WORK REQUEST
Look over the listing below and tally the lines in which the word "down" turns up. Answer with the tally only.

COLLECTED DATA

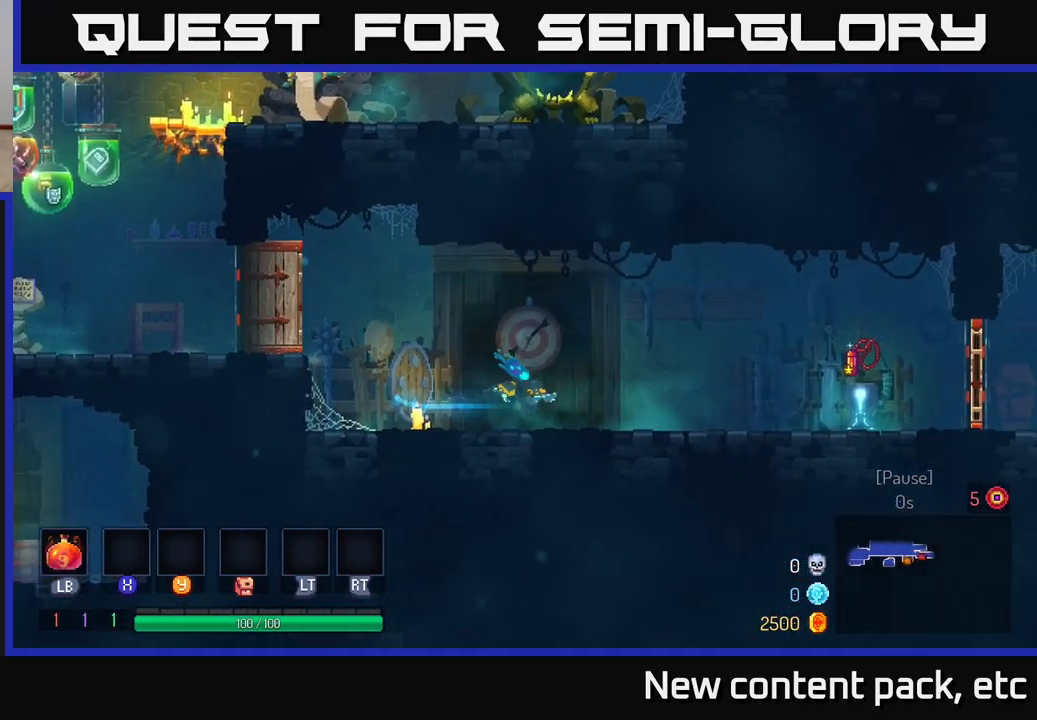
{"buttons": [], "left_stick": "right", "right_stick": "center", "events": []}
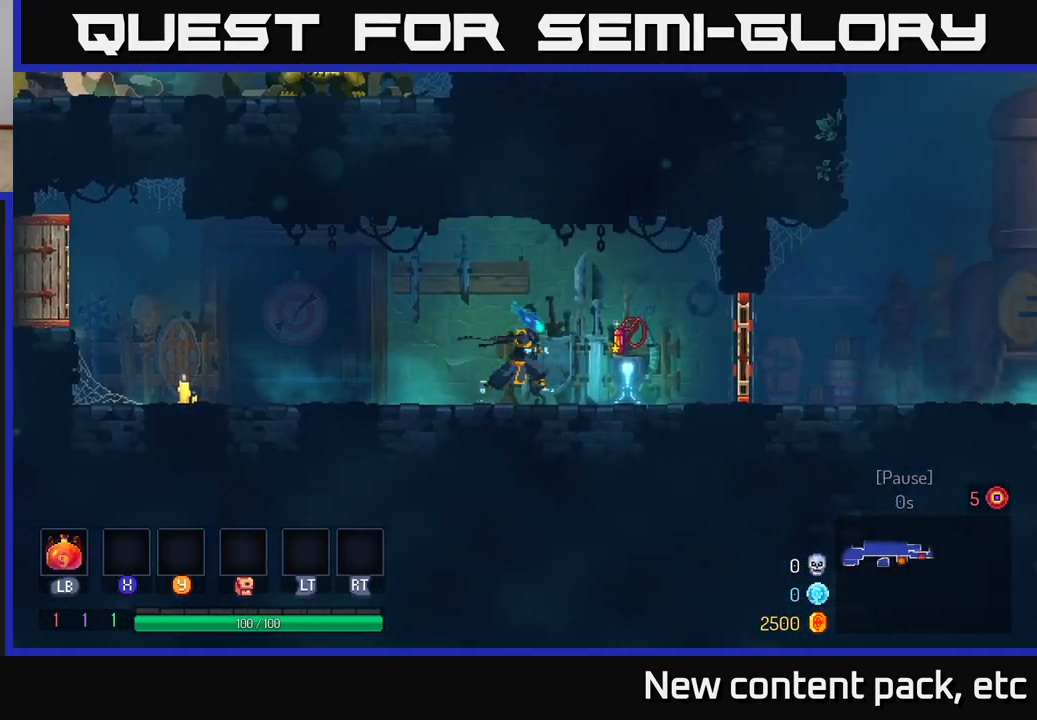
{"buttons": ["R1"], "left_stick": "right", "right_stick": "center", "events": [[133, "R1", "down"], [183, "R1", "up"], [483, "R1", "down"]]}
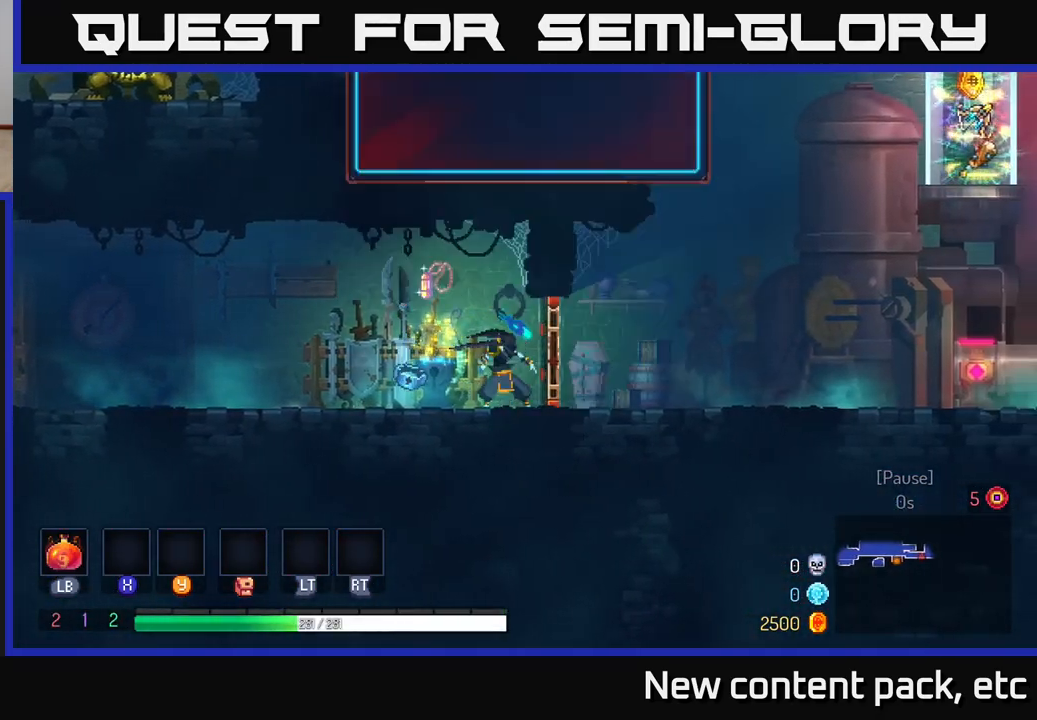
{"buttons": [], "left_stick": "right", "right_stick": "center", "events": [[17, "R1", "up"]]}
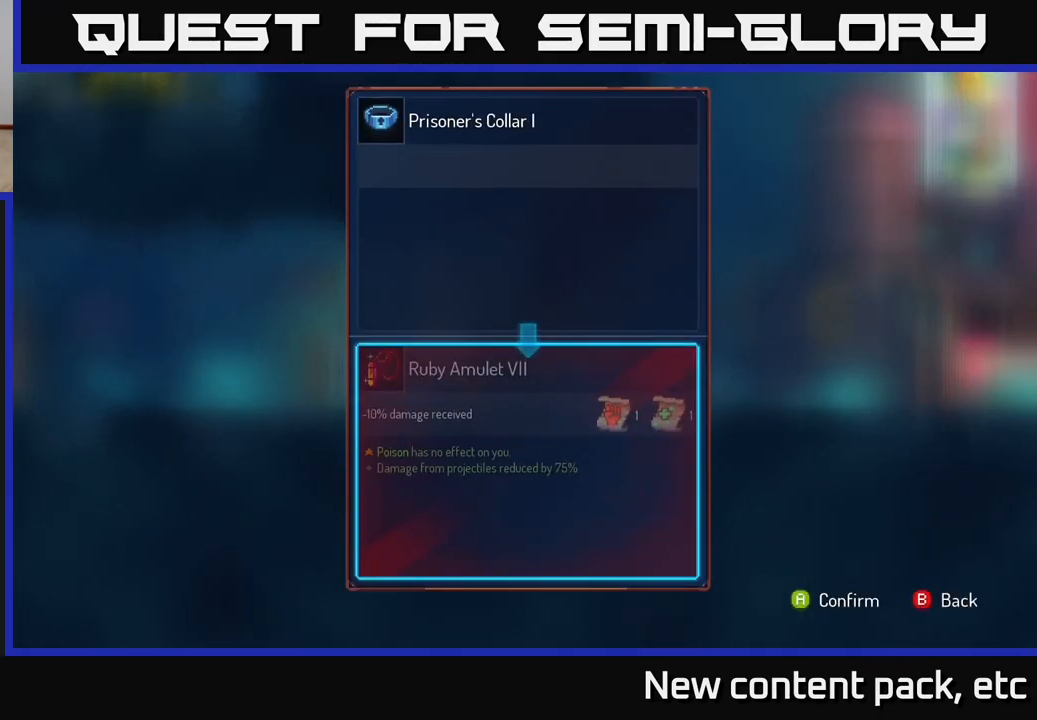
{"buttons": [], "left_stick": "right", "right_stick": "center", "events": [[17, "left_stick", "center"], [83, "B", "down"], [150, "B", "up"], [200, "left_stick", "right"]]}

RESULT
2